信州大学医学部附属病院では消化器外科医として食道・胃・大腸の領域を担当し、時に体力の限界も垣間見るような癌手術を沢山しました。肝移植医療にもかかわり、脳死肝移植手術の開始時には病院の広報担当として、新しい医療の情報はできる限り公開するという理念のもと巨大メディアと対峙しました。若い世代の方に臓器移植カードに意思表示をして所持して欲しいと願っています。
ピロリ菌の胃発癌性をスナネズミの動物実験で証明する、外科医に向いた力業の研究をしました。1998年、長野オリンピック冬季大会の選手村診療所の運営に手術後毎日通いながら受け取った論文採用を伝える雑誌編集部からのファクシミリは、私と共同研究者の金メダルとなりました。ピロリ菌感染症制御による胃がんとの闘いは、保険診療となったピロリ菌除菌治療、松本市の胃がんABCリスク検診さらに中学2年生のピロリ菌検査の施策に発展して現在も続いています。
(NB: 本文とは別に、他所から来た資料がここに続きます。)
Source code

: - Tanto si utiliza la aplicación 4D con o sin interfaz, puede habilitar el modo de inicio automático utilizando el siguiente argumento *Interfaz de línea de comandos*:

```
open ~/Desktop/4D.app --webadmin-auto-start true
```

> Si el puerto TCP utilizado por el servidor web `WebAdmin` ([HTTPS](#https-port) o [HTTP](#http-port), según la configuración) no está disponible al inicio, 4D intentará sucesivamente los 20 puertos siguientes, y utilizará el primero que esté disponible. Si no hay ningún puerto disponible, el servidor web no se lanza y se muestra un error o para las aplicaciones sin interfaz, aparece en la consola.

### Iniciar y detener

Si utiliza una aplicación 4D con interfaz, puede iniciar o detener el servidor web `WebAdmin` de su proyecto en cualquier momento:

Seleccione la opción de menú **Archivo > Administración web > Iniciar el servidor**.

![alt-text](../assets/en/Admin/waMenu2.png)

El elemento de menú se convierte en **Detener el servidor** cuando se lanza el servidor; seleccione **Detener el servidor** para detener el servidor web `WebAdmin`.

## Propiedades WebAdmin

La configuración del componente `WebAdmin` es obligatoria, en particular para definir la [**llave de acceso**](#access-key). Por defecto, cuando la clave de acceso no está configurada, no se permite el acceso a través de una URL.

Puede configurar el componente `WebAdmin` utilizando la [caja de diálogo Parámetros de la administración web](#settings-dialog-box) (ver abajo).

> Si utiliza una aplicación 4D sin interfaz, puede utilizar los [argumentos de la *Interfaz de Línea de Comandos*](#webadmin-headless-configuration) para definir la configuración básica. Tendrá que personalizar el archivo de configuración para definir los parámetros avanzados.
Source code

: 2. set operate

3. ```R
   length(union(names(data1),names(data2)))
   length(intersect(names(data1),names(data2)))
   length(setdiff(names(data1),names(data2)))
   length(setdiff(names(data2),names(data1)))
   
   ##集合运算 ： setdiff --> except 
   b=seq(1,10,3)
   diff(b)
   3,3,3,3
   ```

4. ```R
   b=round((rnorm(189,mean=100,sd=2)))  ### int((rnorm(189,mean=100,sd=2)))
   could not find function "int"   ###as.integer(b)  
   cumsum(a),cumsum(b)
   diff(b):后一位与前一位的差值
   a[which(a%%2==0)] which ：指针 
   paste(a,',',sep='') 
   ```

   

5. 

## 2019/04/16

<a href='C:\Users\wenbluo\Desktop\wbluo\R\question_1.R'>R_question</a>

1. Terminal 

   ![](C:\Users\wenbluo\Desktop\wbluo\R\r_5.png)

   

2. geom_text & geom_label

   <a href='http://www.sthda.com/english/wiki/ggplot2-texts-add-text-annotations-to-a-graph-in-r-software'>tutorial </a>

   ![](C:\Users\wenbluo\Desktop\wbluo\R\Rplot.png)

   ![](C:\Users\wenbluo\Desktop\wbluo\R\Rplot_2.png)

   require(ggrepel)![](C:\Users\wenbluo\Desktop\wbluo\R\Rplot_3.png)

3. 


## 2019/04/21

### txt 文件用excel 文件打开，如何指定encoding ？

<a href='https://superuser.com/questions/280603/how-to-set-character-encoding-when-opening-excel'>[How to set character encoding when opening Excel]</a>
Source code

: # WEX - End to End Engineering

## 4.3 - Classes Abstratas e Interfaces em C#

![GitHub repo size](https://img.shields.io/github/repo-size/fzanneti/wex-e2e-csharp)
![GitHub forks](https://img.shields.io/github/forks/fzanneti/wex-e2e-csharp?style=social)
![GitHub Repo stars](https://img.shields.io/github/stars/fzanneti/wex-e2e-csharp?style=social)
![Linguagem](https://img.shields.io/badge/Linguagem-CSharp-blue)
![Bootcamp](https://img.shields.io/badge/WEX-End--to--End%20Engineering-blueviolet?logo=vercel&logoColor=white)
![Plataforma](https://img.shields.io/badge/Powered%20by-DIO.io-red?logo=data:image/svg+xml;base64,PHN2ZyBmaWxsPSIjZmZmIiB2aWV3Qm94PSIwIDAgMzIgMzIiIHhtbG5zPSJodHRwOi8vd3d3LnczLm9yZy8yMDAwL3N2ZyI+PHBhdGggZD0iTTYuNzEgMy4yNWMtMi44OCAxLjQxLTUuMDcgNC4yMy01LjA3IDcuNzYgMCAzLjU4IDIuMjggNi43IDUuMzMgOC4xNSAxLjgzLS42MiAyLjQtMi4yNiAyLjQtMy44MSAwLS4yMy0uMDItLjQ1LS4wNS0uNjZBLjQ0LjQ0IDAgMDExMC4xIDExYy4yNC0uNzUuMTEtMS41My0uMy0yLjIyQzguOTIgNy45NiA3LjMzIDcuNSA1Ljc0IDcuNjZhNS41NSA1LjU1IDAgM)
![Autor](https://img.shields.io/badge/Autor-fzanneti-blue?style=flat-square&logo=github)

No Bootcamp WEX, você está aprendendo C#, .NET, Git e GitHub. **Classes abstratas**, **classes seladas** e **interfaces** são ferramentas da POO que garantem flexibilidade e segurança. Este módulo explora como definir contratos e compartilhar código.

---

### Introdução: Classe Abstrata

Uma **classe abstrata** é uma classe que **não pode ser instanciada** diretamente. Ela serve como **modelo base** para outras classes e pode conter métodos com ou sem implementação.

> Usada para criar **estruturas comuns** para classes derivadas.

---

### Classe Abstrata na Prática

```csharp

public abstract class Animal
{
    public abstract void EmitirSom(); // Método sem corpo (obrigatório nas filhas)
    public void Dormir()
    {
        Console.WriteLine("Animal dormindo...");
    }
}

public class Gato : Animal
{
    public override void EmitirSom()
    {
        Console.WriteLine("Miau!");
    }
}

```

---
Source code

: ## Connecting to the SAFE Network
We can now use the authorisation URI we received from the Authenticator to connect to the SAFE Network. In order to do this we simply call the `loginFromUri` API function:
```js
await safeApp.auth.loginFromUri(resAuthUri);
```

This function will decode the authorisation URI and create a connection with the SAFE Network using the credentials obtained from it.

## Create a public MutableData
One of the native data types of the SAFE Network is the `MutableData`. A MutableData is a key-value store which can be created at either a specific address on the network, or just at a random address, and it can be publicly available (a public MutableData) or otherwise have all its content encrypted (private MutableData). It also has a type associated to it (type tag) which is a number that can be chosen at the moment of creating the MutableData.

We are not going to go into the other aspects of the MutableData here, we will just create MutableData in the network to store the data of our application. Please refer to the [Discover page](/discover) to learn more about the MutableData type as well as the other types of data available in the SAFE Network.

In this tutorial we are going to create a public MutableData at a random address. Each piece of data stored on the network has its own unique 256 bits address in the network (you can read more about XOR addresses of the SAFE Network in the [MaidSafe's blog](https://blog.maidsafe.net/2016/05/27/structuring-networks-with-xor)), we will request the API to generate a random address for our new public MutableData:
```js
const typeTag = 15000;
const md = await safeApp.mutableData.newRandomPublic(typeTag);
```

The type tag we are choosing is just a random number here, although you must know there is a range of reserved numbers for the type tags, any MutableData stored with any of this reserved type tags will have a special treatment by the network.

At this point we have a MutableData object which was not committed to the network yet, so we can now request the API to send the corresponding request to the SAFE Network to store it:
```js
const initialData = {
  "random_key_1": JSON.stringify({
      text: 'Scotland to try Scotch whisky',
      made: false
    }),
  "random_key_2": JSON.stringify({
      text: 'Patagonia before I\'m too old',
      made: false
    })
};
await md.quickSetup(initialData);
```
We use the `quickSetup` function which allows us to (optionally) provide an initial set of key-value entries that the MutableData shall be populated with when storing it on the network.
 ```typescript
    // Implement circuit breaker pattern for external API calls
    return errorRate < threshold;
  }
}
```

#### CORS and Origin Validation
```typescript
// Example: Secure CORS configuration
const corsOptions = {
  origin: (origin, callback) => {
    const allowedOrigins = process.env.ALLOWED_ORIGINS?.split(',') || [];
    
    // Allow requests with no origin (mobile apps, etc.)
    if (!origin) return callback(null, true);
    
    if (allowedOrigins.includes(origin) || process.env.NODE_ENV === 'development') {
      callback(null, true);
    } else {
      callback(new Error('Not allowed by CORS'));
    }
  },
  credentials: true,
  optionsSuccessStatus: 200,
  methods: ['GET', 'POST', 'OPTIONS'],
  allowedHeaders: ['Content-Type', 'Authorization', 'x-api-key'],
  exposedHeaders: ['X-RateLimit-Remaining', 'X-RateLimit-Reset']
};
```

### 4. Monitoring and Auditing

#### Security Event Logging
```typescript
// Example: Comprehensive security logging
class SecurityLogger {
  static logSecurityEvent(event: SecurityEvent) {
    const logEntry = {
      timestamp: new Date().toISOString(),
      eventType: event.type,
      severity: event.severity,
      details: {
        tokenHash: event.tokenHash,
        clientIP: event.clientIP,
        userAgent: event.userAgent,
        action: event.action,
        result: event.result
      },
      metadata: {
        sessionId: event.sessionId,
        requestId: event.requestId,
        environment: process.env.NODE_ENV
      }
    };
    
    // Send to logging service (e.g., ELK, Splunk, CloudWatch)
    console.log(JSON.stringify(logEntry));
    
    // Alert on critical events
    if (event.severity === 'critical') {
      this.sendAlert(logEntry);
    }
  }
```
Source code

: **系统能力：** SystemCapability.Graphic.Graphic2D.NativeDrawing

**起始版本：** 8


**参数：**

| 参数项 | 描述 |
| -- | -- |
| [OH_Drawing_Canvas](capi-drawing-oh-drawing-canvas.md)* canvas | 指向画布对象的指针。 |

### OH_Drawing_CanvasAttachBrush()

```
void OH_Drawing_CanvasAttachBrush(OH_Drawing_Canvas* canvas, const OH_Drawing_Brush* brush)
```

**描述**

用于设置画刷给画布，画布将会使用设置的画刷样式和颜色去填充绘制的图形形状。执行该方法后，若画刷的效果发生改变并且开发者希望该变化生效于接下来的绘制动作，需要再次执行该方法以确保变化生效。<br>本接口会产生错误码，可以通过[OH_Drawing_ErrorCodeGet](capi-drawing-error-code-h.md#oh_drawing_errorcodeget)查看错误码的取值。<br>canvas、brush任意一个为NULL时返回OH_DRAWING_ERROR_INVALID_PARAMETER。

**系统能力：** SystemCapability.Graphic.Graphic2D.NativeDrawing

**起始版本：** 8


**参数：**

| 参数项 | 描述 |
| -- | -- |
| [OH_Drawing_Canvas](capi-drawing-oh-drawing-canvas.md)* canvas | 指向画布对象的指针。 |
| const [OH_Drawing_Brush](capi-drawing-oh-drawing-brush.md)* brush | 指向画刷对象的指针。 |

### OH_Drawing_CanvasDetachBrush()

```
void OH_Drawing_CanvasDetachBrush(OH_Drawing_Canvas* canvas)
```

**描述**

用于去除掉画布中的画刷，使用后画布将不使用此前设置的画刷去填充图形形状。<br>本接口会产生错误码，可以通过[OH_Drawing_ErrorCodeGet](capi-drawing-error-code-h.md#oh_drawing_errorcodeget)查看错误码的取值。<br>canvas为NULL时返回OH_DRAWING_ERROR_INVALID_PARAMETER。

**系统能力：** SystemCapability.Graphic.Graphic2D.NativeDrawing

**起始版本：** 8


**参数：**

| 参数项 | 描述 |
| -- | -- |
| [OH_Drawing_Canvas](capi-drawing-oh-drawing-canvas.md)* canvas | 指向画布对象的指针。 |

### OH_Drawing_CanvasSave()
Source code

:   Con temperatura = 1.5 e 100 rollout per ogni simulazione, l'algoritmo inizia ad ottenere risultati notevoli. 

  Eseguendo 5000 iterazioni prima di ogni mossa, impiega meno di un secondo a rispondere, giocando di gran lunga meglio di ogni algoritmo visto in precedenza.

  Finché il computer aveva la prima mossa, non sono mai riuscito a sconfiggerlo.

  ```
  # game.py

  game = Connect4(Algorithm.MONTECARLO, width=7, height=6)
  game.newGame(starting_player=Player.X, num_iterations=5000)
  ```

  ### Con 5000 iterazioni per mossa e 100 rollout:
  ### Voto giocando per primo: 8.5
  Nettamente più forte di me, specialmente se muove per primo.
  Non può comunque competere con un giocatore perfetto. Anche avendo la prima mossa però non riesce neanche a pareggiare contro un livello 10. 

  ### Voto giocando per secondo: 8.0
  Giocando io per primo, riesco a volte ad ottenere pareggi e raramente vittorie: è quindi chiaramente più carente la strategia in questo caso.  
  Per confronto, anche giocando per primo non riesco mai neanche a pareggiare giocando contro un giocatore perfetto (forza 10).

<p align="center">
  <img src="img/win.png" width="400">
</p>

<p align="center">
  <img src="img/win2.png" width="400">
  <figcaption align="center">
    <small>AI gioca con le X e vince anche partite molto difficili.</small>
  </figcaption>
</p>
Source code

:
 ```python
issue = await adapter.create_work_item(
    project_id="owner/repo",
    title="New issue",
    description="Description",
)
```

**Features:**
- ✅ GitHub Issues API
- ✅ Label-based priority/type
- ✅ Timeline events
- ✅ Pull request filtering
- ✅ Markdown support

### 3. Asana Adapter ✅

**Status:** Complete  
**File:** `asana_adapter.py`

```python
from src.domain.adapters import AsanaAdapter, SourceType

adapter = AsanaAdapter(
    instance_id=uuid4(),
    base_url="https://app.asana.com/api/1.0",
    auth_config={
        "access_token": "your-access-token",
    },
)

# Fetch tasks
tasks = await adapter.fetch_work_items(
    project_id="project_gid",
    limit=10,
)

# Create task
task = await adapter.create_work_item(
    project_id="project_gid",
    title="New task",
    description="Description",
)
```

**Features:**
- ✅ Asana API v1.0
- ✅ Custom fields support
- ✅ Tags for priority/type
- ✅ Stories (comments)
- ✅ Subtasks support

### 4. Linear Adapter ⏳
49歳からは24時間携帯電話の電源を切らない在宅療養支援診療所として高齢者や癌のかたをお世話し、多くの在宅看取りをさせて頂きました。人生の最終段階で、受けたいあるいは受けたくない医療と介護のあり方を考え話し合うことをアドバンスケアプランニング「人生会議」といいます。それを支える松本市版リビングウィル(事前指示書)の普及に努めています。
松本市医師会長として遭遇した新型コロナウィルス感染症との闘いは本当に長く苦しいものでした。世界と比較して低い死亡者数(単位人口あたり)で経過した日本の取った対策を静かに誇り、科学的に振り返ってより良い方策はなかったかを考え、次に備えたいと思います。実践するのは皆さんです。
コロナ禍が終息に近くなった2023年3月に、現役生徒諸君を交え「志音会70周年記念演奏会」を開催できたことは大きな喜びでした。同年、これまでの活動に対し松本芸術文化協会の音楽賞顕彰をいただき、大変光栄なことでした。高校時代音楽部の部活で取り組んだ事は、50年の時を経てずっと今の自分につながっています。
医学・医療、介護、福祉の領域は、決して楽ではありませんが、多くの患者さんそして高齢者障害者医療的ケア児の方々により沿う、取り組みがいのある仕事であり研究領域です。志を持って進路選択して下さる皆さんに,心から期待しております。